== THE INPUT

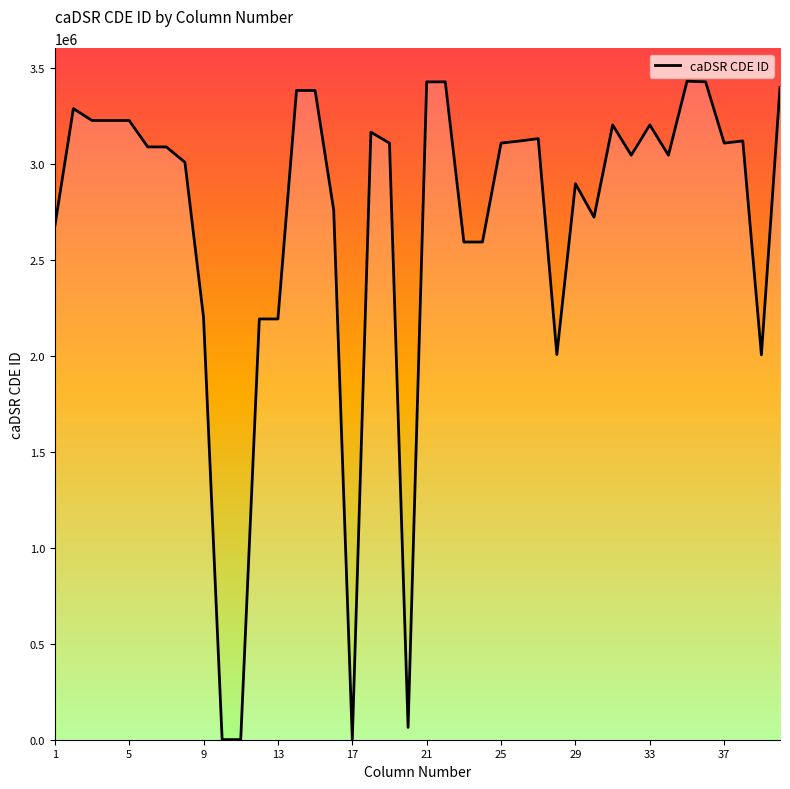

What is the maximum value shown in the chart?

3430945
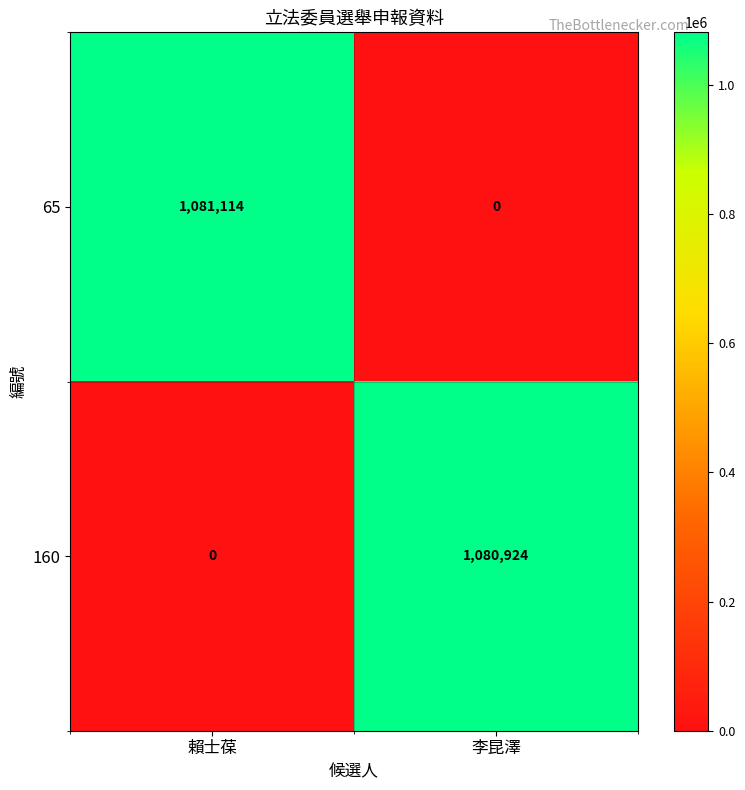

What is the difference between the maximum and minimum values in the 65 series?

1081114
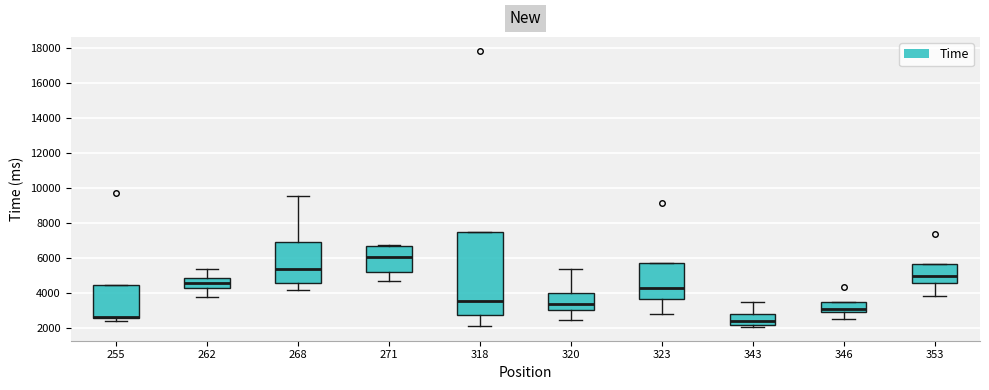

Reading left to right, transcribe this box plot: for each box, give where its median line is, the range the box spans, and where its two whiskers end, as read against the y-axis. The values are not printed on the chart, so give them approximately, as read against the axis.

255: median 2600 (just above the box's lower edge), box 2600 to 4400, whiskers 2400 to 4400
262: median 4600, box 4200 to 4800, whiskers 3800 to 5400
268: median 5400, box 4600 to 7000, whiskers 4200 to 9600
271: median 6000, box 5200 to 6800, whiskers 4600 to 6800
318: median 3600, box 2800 to 7400, whiskers 2000 to 7400
320: median 3400, box 3000 to 4000, whiskers 2400 to 5400
323: median 4200, box 3600 to 5800, whiskers 2800 to 5800
343: median 2400, box 2200 to 2800, whiskers 2000 to 3400
346: median 3000 (inside the box), box 3000 to 3400, whiskers 2400 to 3400
353: median 5000, box 4600 to 5600, whiskers 3800 to 5600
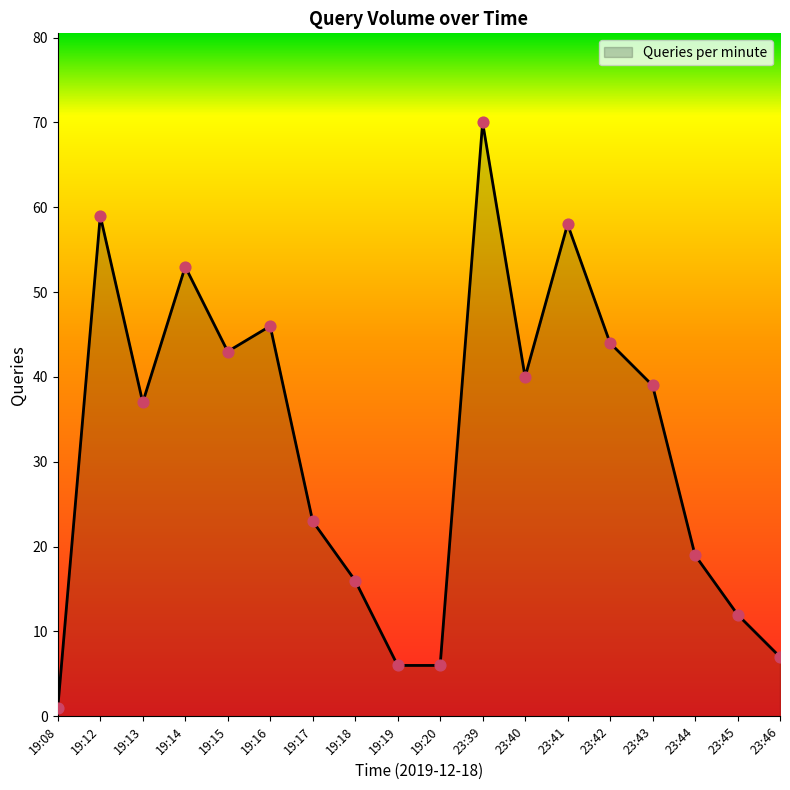

Approximately how many times larger is the value at 19:12 compared to 23:42?

1.3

====

* ABOUT THIS TASK
Rewrite all the items above with every occurrence of "chart" changed to "graph" and everything else left as it is, omitting the pictures.

* WRITTEN ANSWER
What is the maximum value shown in the graph?

3430945

What is the difference between the maximum and minimum values in the 65 series?

1081114

Reading left to right, transcribe this box plot: for each box, give where its median line is, the range the box spans, and where its two whiskers end, as read against the y-axis. The values are not printed on the graph, so give them approximately, as read against the axis.

255: median 2600 (just above the box's lower edge), box 2600 to 4400, whiskers 2400 to 4400
262: median 4600, box 4200 to 4800, whiskers 3800 to 5400
268: median 5400, box 4600 to 7000, whiskers 4200 to 9600
271: median 6000, box 5200 to 6800, whiskers 4600 to 6800
318: median 3600, box 2800 to 7400, whiskers 2000 to 7400
320: median 3400, box 3000 to 4000, whiskers 2400 to 5400
323: median 4200, box 3600 to 5800, whiskers 2800 to 5800
343: median 2400, box 2200 to 2800, whiskers 2000 to 3400
346: median 3000 (inside the box), box 3000 to 3400, whiskers 2400 to 3400
353: median 5000, box 4600 to 5600, whiskers 3800 to 5600

Approximately how many times larger is the value at 19:12 compared to 23:42?

1.3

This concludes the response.